-- Opening Marker --
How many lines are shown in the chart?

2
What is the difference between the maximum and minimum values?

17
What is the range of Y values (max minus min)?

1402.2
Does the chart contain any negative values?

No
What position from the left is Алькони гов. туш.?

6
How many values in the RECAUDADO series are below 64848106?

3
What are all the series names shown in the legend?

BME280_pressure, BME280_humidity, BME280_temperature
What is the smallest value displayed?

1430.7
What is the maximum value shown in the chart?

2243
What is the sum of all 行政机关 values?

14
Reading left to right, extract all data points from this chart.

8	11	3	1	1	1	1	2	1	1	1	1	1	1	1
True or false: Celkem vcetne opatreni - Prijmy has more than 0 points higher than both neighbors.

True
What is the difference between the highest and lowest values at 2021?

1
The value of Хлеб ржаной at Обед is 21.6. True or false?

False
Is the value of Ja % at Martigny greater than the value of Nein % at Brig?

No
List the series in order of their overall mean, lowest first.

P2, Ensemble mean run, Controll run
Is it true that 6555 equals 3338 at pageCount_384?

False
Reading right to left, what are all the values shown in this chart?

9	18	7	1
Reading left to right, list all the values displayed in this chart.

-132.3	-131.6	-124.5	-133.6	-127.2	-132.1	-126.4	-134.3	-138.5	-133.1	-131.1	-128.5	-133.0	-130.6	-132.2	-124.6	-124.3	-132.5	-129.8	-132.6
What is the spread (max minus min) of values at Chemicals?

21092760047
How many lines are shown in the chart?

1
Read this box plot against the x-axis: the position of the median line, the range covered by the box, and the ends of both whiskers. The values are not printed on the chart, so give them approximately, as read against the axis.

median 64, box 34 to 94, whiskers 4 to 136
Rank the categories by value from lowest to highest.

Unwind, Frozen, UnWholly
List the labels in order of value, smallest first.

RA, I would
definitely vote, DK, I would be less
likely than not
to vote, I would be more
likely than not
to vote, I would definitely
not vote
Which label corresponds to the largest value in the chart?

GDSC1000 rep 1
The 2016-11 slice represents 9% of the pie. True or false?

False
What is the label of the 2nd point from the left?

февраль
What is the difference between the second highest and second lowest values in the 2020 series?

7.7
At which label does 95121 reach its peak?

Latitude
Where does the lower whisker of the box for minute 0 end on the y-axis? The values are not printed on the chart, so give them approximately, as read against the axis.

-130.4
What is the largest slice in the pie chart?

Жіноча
-- Closing Marker --
Prompt
Lay out every line of the records above as a Markdown table with two columns, Row and Line, giving each line a row number and omitting the blank lines.

Problem solution
| Row | Line |
|---|---|
| 1 | How many lines are shown in the chart? |
| 2 | 2 |
| 3 | What is the difference between the maximum and minimum values? |
| 4 | 17 |
| 5 | What is the range of Y values (max minus min)? |
| 6 | 1402.2 |
| 7 | Does the chart contain any negative values? |
| 8 | No |
| 9 | What position from the left is Алькони гов. туш.? |
| 10 | 6 |
| 11 | How many values in the RECAUDADO series are below 64848106? |
| 12 | 3 |
| 13 | What are all the series names shown in the legend? |
| 14 | BME280_pressure, BME280_humidity, BME280_temperature |
| 15 | What is the smallest value displayed? |
| 16 | 1430.7 |
| 17 | What is the maximum value shown in the chart? |
| 18 | 2243 |
| 19 | What is the sum of all 行政机关 values? |
| 20 | 14 |
| 21 | Reading left to right, extract all data points from this chart. |
| 22 | 8	11	3	1	1	1	1	2	1	1	1	1	1	1	1 |
| 23 | True or false: Celkem vcetne opatreni - Prijmy has more than 0 points higher than both neighbors. |
| 24 | True |
| 25 | What is the difference between the highest and lowest values at 2021? |
| 26 | 1 |
| 27 | The value of Хлеб ржаной at Обед is 21.6. True or false? |
| 28 | False |
| 29 | Is the value of Ja % at Martigny greater than the value of Nein % at Brig? |
| 30 | No |
| 31 | List the series in order of their overall mean, lowest first. |
| 32 | P2, Ensemble mean run, Controll run |
| 33 | Is it true that 6555 equals 3338 at pageCount_384? |
| 34 | False |
| 35 | Reading right to left, what are all the values shown in this chart? |
| 36 | 9	18	7	1 |
| 37 | Reading left to right, list all the values displayed in this chart. |
| 38 | -132.3	-131.6	-124.5	-133.6	-127.2	-132.1	-126.4	-134.3	-138.5	-133.1	-131.1	-128.5	-133.0	-130.6	-132.2	-124.6	-124.3	-132.5	-129.8	-132.6 |
| 39 | What is the spread (max minus min) of values at Chemicals? |
| 40 | 21092760047 |
| 41 | How many lines are shown in the chart? |
| 42 | 1 |
| 43 | Read this box plot against the x-axis: the position of the median line, the range covered by the box, and the ends of both whiskers. The values are not printed on the chart, so give them approximately, as read against the axis. |
| 44 | median 64, box 34 to 94, whiskers 4 to 136 |
| 45 | Rank the categories by value from lowest to highest. |
| 46 | Unwind, Frozen, UnWholly |
| 47 | List the labels in order of value, smallest first. |
| 48 | RA, I would |
| 49 | definitely vote, DK, I would be less |
| 50 | likely than not |
| 51 | to vote, I would be more |
| 52 | likely than not |
| 53 | to vote, I would definitely |
| 54 | not vote |
| 55 | Which label corresponds to the largest value in the chart? |
| 56 | GDSC1000 rep 1 |
| 57 | The 2016-11 slice represents 9% of the pie. True or false? |
| 58 | False |
| 59 | What is the label of the 2nd point from the left? |
| 60 | февраль |
| 61 | What is the difference between the second highest and second lowest values in the 2020 series? |
| 62 | 7.7 |
| 63 | At which label does 95121 reach its peak? |
| 64 | Latitude |
| 65 | Where does the lower whisker of the box for minute 0 end on the y-axis? The values are not printed on the chart, so give them approximately, as read against the axis. |
| 66 | -130.4 |
| 67 | What is the largest slice in the pie chart? |
| 68 | Жіноча |